MONTREAL – Elmer Lach was more than just the centre who fed passes to Maurice (Rocket) Richard on the Montreal Canadiens famous Punch Line.
The Nokomis, Sask., native, who died at age 97 in Montreal on Saturday, could skate and score well enough to be called Elegant Elmer and had a battling nature that made him an invaluable player for the 1940s Canadiens.
“They used to call him Elegant Elmer but he wasn’t very elegant,” said broadcaster Dick Irvin Jr., whose father Dick Irvin Sr. was Lach’s only coach through this 14-year NHL career from 1940 to 1954. “He was a tough little guy.
“But he was a wonderful playmaker. He knew what to do with the puck.”
A spokesperson from the Canadiens confirmed Lach’s passing on Saturday morning.
Before his death, Lach was the oldest surviving NHL player, 42 days older than a former rival with the Boston Bruins, Milt Schmidt. Irvin Jr. compared Lach’s combination of grit and skill to the now 89-year-old (Terrible) Ted Lindsay.

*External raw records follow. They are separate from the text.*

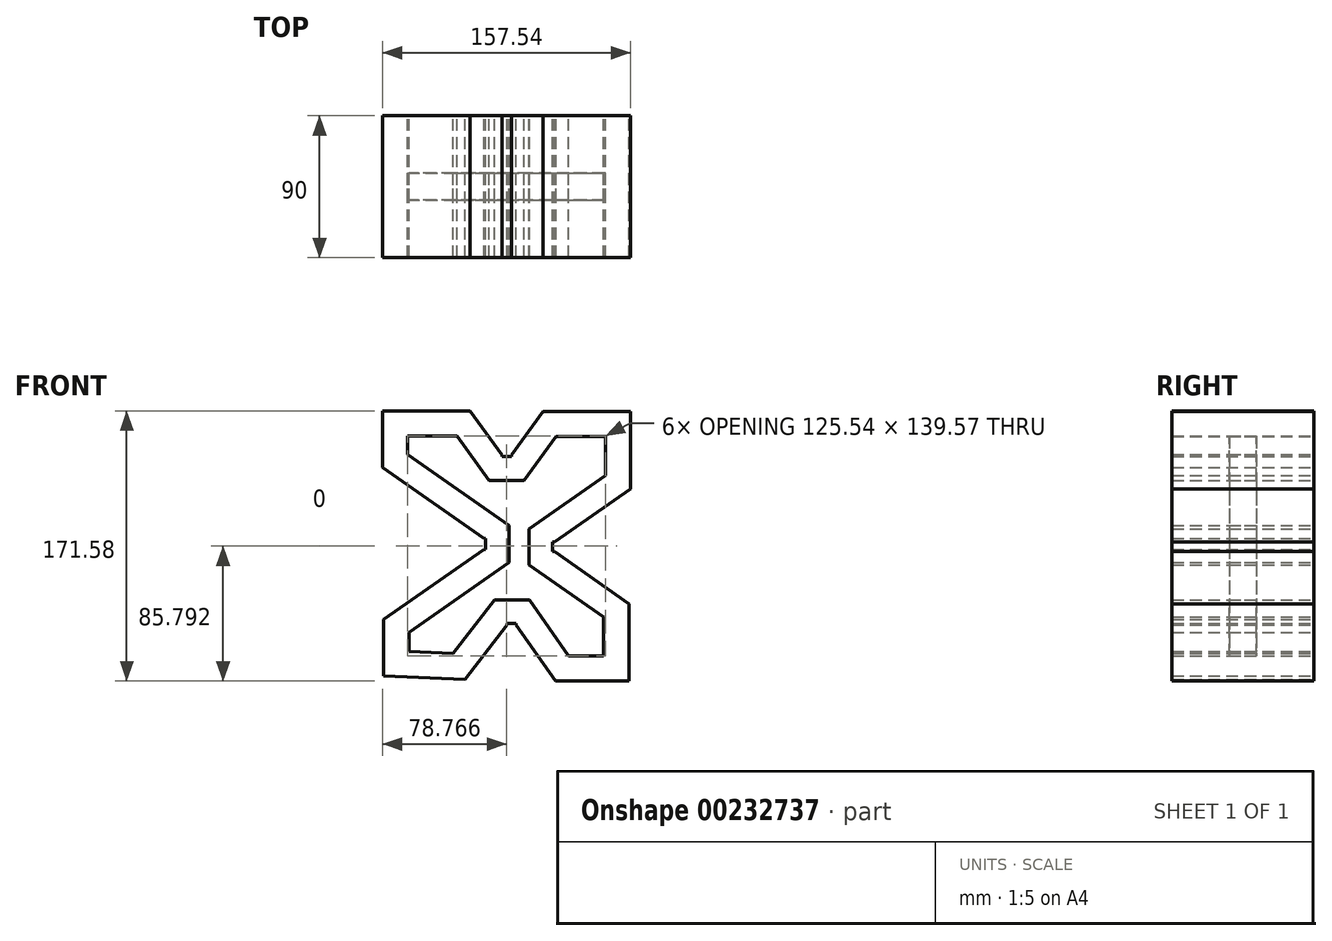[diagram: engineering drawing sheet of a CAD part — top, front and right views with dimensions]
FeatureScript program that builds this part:
annotation { "Feature Type Name" : "Feature", "Feature Type Description" : "" }
export const myFeature = defineFeature(function(context is Context, id is Id, definition is map)
    precondition{}
    {
        {
            var Q0;
            Q0=qCreatedBy(makeId("Front.planeOp"),FACE);
            var sketch = newSketch(context, id + "F0", { "sketchPlane" : qUnion([Q0])});
            skLineSegment(sketch, "E0", {"start": v(-80.67, 70.67) * mm, "end": v(-25.17, 70.67) * mm});
            skLineSegment(sketch, "E1", {"start": v(-25.17, 70.67) * mm, "end": v(-4.84, 42.68) * mm});
            skLineSegment(sketch, "E2", {"start": v(-4.84, 42.68) * mm, "end": v(1.16, 42.68) * mm});
            skLineSegment(sketch, "E3", {"start": v(1.16, 42.68) * mm, "end": v(21.27, 70.35) * mm});
            skLineSegment(sketch, "E4", {"start": v(21.27, 70.35) * mm, "end": v(76.87, 70.35) * mm});
            skLineSegment(sketch, "E5", {"start": v(-80.67, 70.67) * mm, "end": v(-80.67, 34.77) * mm});
            skLineSegment(sketch, "E6", {"start": v(-80.67, 34.77) * mm, "end": v(-16.29, -10.31) * mm});
            skLineSegment(sketch, "E7", {"start": v(-16.29, -10.31) * mm, "end": v(-16.29, -17.21) * mm});
            skLineSegment(sketch, "E8", {"start": v(-16.29, -17.21) * mm, "end": v(-79.85, -61.72) * mm});
            skLineSegment(sketch, "E9", {"start": v(-79.85, -61.72) * mm, "end": v(-79.85, -97.52) * mm});
            skLineSegment(sketch, "E10", {"start": v(76.87, 70.35) * mm, "end": v(76.87, 21.25) * mm});
            skLineSegment(sketch, "E11", {"start": v(76.87, 21.25) * mm, "end": v(28.45, -12.65) * mm});
            skLineSegment(sketch, "E12", {"start": v(28.45, -12.65) * mm, "end": v(28.45, -18.65) * mm});
            skLineSegment(sketch, "E13", {"start": v(28.45, -18.65) * mm, "end": v(75.8, -51.8) * mm});
            skLineSegment(sketch, "E14", {"start": v(75.8, -51.8) * mm, "end": v(75.8, -100.9) * mm});
            skLineSegment(sketch, "E15", {"start": v(75.8, -100.9) * mm, "end": v(29.3, -100.9) * mm});
            skLineSegment(sketch, "E16", {"start": v(29.3, -100.9) * mm, "end": v(4.3, -65.2) * mm});
            skLineSegment(sketch, "E17", {"start": v(4.3, -65.2) * mm, "end": v(-1.7, -65.2) * mm});
            skLineSegment(sketch, "E18", {"start": v(-1.7, -65.2) * mm, "end": v(-28.15, -99.73) * mm});
            skLineSegment(sketch, "E19", {"start": v(-28.15, -99.73) * mm, "end": v(-79.85, -97.52) * mm});
            skLineSegment(sketch, "E20.0", {"start": v(29.42, 54.35) * mm, "end": v(60.87, 54.35) * mm});
            skLineSegment(sketch, "E20.1", {"start": v(9.32, 26.68) * mm, "end": v(29.42, 54.35) * mm});
            skLineSegment(sketch, "E20.2", {"start": v(-12.99, 26.68) * mm, "end": v(9.32, 26.68) * mm});
            skLineSegment(sketch, "E20.3", {"start": v(-33.33, 54.67) * mm, "end": v(-12.99, 26.68) * mm});
            skLineSegment(sketch, "E20.4", {"start": v(-64.67, 54.67) * mm, "end": v(-33.33, 54.67) * mm});
            skLineSegment(sketch, "E20.5", {"start": v(60.87, 54.35) * mm, "end": v(60.87, 29.57) * mm});
            skLineSegment(sketch, "E20.6", {"start": v(-64.67, 54.67) * mm, "end": v(-64.67, 43.1) * mm});
            skLineSegment(sketch, "E20.7", {"start": v(-64.67, 43.1) * mm, "end": v(-0.29, -1.98) * mm});
            skLineSegment(sketch, "E20.8", {"start": v(-0.29, -1.98) * mm, "end": v(-0.29, -25.54) * mm});
            skLineSegment(sketch, "E20.9", {"start": v(-0.29, -25.54) * mm, "end": v(-63.85, -70.05) * mm});
            skLineSegment(sketch, "E20.10", {"start": v(59.8, -60.13) * mm, "end": v(59.8, -84.9) * mm});
            skLineSegment(sketch, "E20.11", {"start": v(12.45, -26.98) * mm, "end": v(59.8, -60.13) * mm});
            skLineSegment(sketch, "E20.12", {"start": v(12.45, -4.32) * mm, "end": v(12.45, -26.98) * mm});
            skLineSegment(sketch, "E20.13", {"start": v(60.87, 29.57) * mm, "end": v(12.45, -4.32) * mm});
            skLineSegment(sketch, "E20.14", {"start": v(59.8, -84.9) * mm, "end": v(37.63, -84.9) * mm});
            skLineSegment(sketch, "E20.15", {"start": v(37.63, -84.9) * mm, "end": v(12.62, -49.2) * mm});
            skLineSegment(sketch, "E20.16", {"start": v(12.62, -49.2) * mm, "end": v(-9.6, -49.2) * mm});
            skLineSegment(sketch, "E20.17", {"start": v(-9.6, -49.2) * mm, "end": v(-35.8, -83.39) * mm});
            skLineSegment(sketch, "E20.18", {"start": v(-35.8, -83.39) * mm, "end": v(-63.85, -82.2) * mm});
            skLineSegment(sketch, "E20.19", {"start": v(-63.85, -70.05) * mm, "end": v(-63.85, -82.2) * mm});
            skSolve(sketch);
        }
        {
            var Q0;
            Q0 = qSketchRegion(id + "F0", true);
            extrude(context, id + "F1", {"entities" : qUnion([Q0]), "endBound" : BoundingType.SYMMETRIC, "depth" : 90 * mm});
        }
        {
            var Q0;
            Q0=makeQuery(id+"F0.imprint","IMPRINT",FACE,{"disambiguationData":[TD([[makeQuery(id+"F0.imprint","IMPRINT",EDGE,{"derivedFrom":sQuery(id+"F0.wireOp",EDGE,"E20.0")}),-1.0]])]});
            extrude(context, id + "F2", {"entities" : qUnion([Q0]), "endBound" : BoundingType.SYMMETRIC, "depth" : 17.2 * mm});
        }
        {
            var Q0;
            Q0=makeQuery(id+"F1.opExtrude","SWEPT_FACE",FACE,{"disambiguationData":[OSD([sQuery(id+"F0.wireOp",EDGE,"E2")])]});
            extrude(context, id + "F3", {"entities" : qUnion([Q0]), "operationType" : NewBodyOperationType.REMOVE, "oppositeDirection" : true, "depth" : 1 * mm});
        }
        {
            var Q0;
            Q0=makeQuery(id+"F1.opExtrude","SWEPT_FACE",FACE,{"disambiguationData":[OSD([sQuery(id+"F0.wireOp",EDGE,"E7")])]});
            extrude(context, id + "F4", {"entities" : qUnion([Q0]), "operationType" : NewBodyOperationType.REMOVE, "oppositeDirection" : true, "depth" : 1 * mm});
        }
        {
            var Q0;
            Q0=makeQuery(id+"F1.opExtrude","SWEPT_FACE",FACE,{"disambiguationData":[OSD([sQuery(id+"F0.wireOp",EDGE,"E12")])]});
            extrude(context, id + "F5", {"entities" : qUnion([Q0]), "operationType" : NewBodyOperationType.REMOVE, "oppositeDirection" : true, "depth" : 1 * mm});
        }
        {
            var Q0;
            Q0=makeQuery(id+"F1.opExtrude","SWEPT_FACE",FACE,{"disambiguationData":[OSD([sQuery(id+"F0.wireOp",EDGE,"E17")])]});
            extrude(context, id + "F6", {"entities" : qUnion([Q0]), "operationType" : NewBodyOperationType.REMOVE, "oppositeDirection" : true, "depth" : 1 * mm});
        }
    });
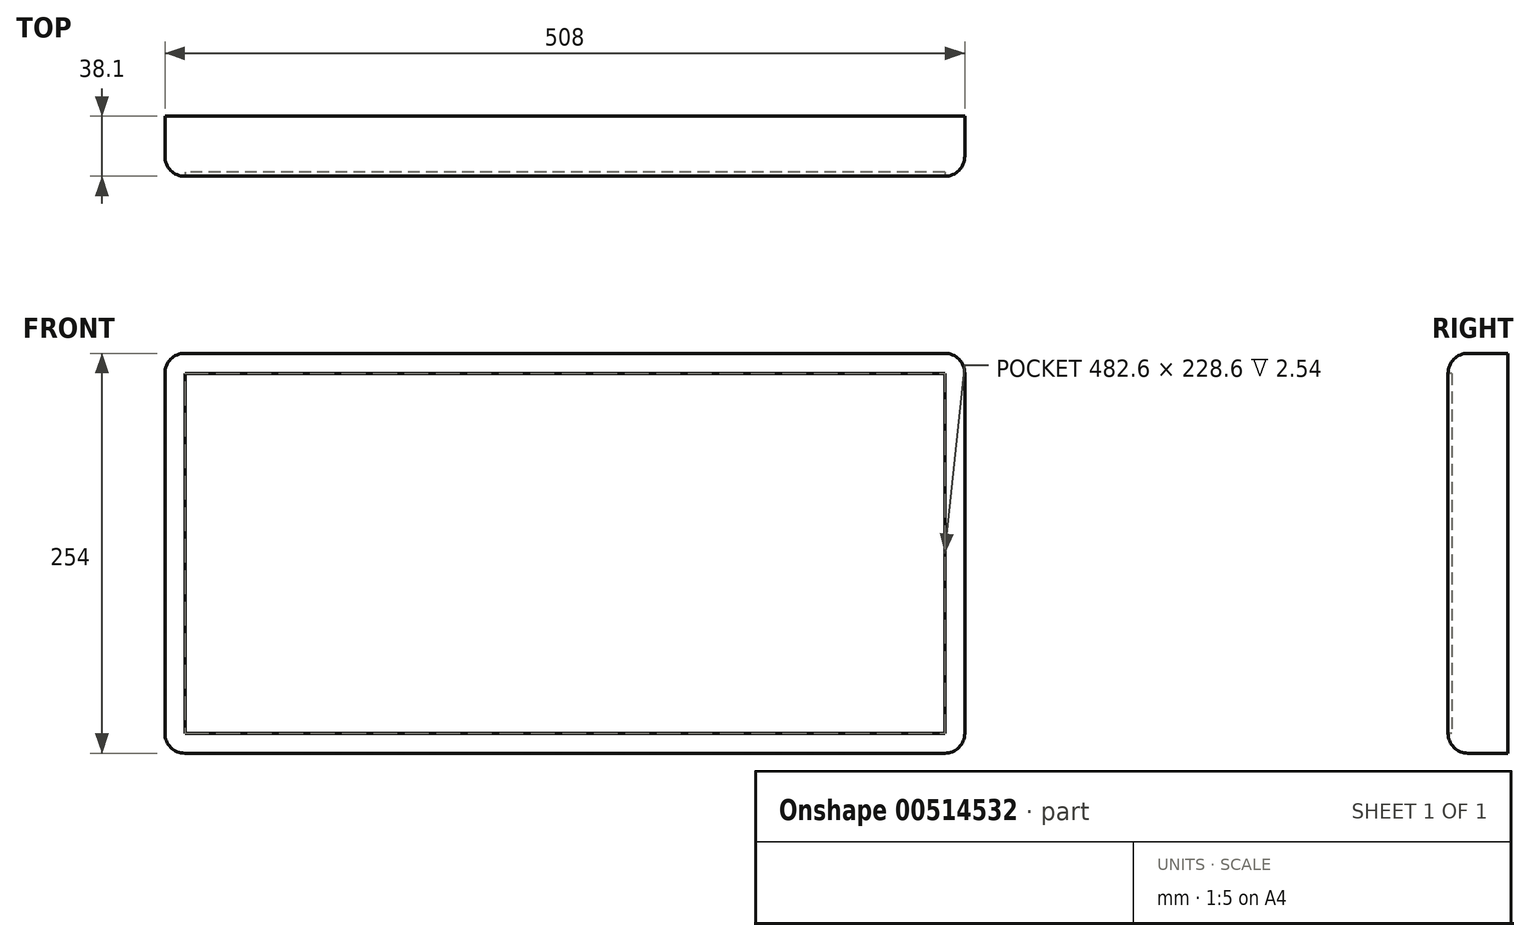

Lach retired as the league’s all-time leader in points with 623, which is a far cry from the current record of 2,857 by Wayne Gretzky but was accomplished in an era of 50-game seasons in a super-competitive six-team league.
The Punch Line with Toe Blake on left wing and Richard on the right terrorized opposing goalies for four years until Blake’s retirement in 1948.
It started in 1944-45 when Richard became the NHL’s first 50-goal scorer and the linemates finished first, second and third in the scoring race. Lach had 54 assists and a league-leading 80 points and won the Hart Trophy that season.
It was not until his second scoring title that he became the first recipient of the Art Ross Trophy, which was inaugurated in the 1947-48 campaign.
He won Stanley Cups in 1944, 1946 and 1953, and he did it the hard way.
While he amassed 215 goals in 664 NHL games, Lach missed 150 games with a staggering number of injuries. He broke his nose seven times and broke his jaw twice in the same season. He missed almost all of his sophomore season with a broken elbow, had a fractured skull and broke nearly every other bone somewhere along the way.
One broken nose came when Richard jumped up to hug him after Lach scored the winning goal in overtime against Boston to clinch the 1953 Stanley Cup.
He often played head-to-head against the league’s best and toughest centres, including Schmidt and Toronto’s Ted (Teeder) Kennedy.
After being turned down in a tryout with the Maple Leafs, Lach was invited to the Canadiens camp in 1940. He boarded a train in Regina that was carrying another rookie who would go into the Hockey Hall of Fame, defenceman Ken Reardon. Butch Bouchard joined the following season and Richard debuted in 1942.
Under the senior Irvin’s direction, they would build a mediocre Canadiens squad into champions.
After Lach passed Bill Cowley of Boston’s 594 points to become all-time scoring leader in 1952, a centre-ice tribute was held at the Forum at which he got $11,000 in cash and gifts that included a TV, a fridge, a freezer, a chair and a rowboat. Teammates pooled money and gave him a washing machine.
He also got a car that was driven onto the ice by Blake, wearing a chauffeur’s uniform.
After hockey, he briefly coached the Junior Canadiens but wasn’t cut out for life behind the bench. He went into business and settled down in the Montreal area.
His first wife Kay died in 1985 and his second wife Lise Desjardins died in 2014. He had two daughters.
Lach entered the Hall of Fame in 1966.